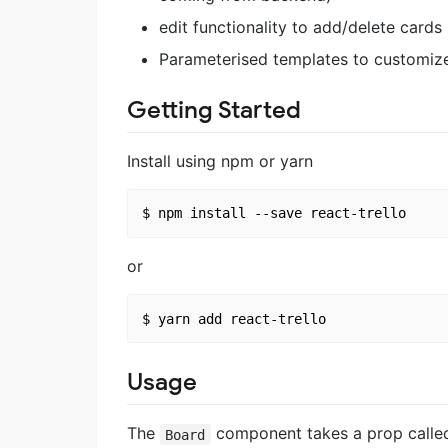
edit functionality to add/delete cards
Parameterised templates to customiz
Getting Started
Install using npm or yarn
or
Usage
The
component takes a prop call
Board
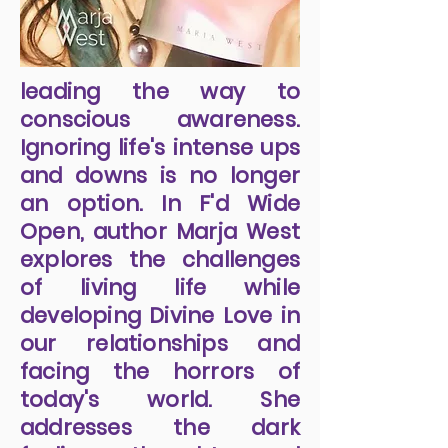
leading the way to
conscious awareness.
Ignoring life's intense ups
and downs is no longer
an option. In F'd Wide
Open, author Marja West
explores the challenges
of living life while
developing Divine Love in
our relationships and
facing the horrors of
today's world. She
addresses the dark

## ABOUT THIS EXERCISE:
Line by line, output the material above exactly, passing over the pictures.

## ANSWER SECTION:
edit functionality to add/delete cards
Parameterised templates to customiz
Getting Started
Install using npm or yarn
or
Usage
The
component takes a prop call
Board
leading the way to
conscious awareness.
Ignoring life's intense ups
and downs is no longer
an option. In F'd Wide
Open, author Marja West
explores the challenges
of living life while
developing Divine Love in
our relationships and
facing the horrors of
today's world. She
addresses the dark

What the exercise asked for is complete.